Dataset entries
◇ ◇ ◇ ◇ ◇

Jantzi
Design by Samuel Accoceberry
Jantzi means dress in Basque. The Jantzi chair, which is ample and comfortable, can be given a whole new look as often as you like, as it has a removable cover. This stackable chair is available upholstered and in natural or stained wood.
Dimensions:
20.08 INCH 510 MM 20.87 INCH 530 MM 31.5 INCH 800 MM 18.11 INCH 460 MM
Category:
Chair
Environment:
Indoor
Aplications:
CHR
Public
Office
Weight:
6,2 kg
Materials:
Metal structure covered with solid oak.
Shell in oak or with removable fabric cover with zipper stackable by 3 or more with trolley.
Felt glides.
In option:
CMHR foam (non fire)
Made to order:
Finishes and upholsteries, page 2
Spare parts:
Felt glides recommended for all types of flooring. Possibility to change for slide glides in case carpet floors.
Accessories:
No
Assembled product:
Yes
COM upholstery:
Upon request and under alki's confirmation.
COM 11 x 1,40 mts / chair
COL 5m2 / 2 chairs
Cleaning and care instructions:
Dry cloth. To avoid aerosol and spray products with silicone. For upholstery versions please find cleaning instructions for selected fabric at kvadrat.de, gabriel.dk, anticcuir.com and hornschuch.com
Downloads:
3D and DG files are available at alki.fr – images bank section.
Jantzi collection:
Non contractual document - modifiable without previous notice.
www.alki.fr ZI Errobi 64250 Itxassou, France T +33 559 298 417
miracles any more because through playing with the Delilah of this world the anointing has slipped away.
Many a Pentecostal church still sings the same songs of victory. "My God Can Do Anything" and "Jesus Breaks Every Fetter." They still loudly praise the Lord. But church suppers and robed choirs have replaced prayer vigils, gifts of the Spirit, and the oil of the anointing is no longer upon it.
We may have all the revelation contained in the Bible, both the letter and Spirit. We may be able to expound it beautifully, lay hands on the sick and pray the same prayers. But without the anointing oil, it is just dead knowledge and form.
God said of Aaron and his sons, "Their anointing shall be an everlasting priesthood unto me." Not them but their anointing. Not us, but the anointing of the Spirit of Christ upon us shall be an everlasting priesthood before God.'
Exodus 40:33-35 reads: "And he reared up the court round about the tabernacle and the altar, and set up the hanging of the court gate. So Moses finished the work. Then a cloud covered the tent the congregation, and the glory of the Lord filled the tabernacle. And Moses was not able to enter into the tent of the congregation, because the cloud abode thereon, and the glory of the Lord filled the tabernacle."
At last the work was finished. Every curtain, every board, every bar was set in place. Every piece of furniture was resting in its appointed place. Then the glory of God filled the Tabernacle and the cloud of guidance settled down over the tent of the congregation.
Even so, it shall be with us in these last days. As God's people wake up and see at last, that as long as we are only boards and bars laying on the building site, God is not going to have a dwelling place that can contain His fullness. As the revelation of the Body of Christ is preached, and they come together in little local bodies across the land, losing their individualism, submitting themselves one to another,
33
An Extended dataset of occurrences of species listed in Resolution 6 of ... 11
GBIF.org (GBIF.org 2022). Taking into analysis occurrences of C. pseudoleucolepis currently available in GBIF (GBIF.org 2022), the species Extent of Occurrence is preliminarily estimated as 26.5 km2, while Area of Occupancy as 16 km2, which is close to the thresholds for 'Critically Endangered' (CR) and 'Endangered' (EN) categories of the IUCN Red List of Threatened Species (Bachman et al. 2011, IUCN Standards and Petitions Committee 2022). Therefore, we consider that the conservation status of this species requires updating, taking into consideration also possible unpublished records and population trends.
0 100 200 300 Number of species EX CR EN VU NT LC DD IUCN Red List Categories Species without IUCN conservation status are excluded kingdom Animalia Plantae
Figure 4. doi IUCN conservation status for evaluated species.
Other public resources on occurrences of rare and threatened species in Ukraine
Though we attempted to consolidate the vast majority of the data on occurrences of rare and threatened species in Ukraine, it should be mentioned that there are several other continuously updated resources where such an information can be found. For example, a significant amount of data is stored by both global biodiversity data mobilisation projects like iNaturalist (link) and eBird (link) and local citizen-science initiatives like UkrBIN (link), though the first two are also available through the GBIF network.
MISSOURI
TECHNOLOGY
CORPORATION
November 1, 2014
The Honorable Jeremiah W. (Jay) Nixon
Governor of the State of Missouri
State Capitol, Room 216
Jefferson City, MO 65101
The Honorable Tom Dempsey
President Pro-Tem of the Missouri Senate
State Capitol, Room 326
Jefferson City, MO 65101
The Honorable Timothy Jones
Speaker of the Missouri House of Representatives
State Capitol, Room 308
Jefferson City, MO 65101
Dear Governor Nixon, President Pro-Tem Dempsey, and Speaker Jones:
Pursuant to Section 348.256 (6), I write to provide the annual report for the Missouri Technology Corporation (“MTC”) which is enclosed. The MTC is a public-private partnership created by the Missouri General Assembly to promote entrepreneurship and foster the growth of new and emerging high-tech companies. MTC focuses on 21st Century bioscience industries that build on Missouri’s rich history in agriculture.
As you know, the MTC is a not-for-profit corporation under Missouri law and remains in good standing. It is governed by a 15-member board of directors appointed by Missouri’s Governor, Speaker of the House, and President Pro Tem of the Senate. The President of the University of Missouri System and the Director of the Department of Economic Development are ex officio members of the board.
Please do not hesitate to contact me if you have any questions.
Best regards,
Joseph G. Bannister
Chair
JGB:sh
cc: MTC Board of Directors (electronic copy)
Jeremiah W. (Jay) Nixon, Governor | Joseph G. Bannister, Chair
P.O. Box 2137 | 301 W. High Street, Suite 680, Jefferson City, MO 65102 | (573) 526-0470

◇ ◇ ◇ ◇ ◇

■ YOUR GOAL: If a line in the records includes the string "rare", copy it.

■ SOLUTION:
Other public resources on occurrences of rare and threatened species in Ukraine
Though we attempted to consolidate the vast majority of the data on occurrences of rare and threatened species in Ukraine, it should be mentioned that there are several other continuously updated resources where such an information can be found. For example, a significant amount of data is stored by both global biodiversity data mobilisation projects like iNaturalist (link) and eBird (link) and local citizen-science initiatives like UkrBIN (link), though the first two are also available through the GBIF network.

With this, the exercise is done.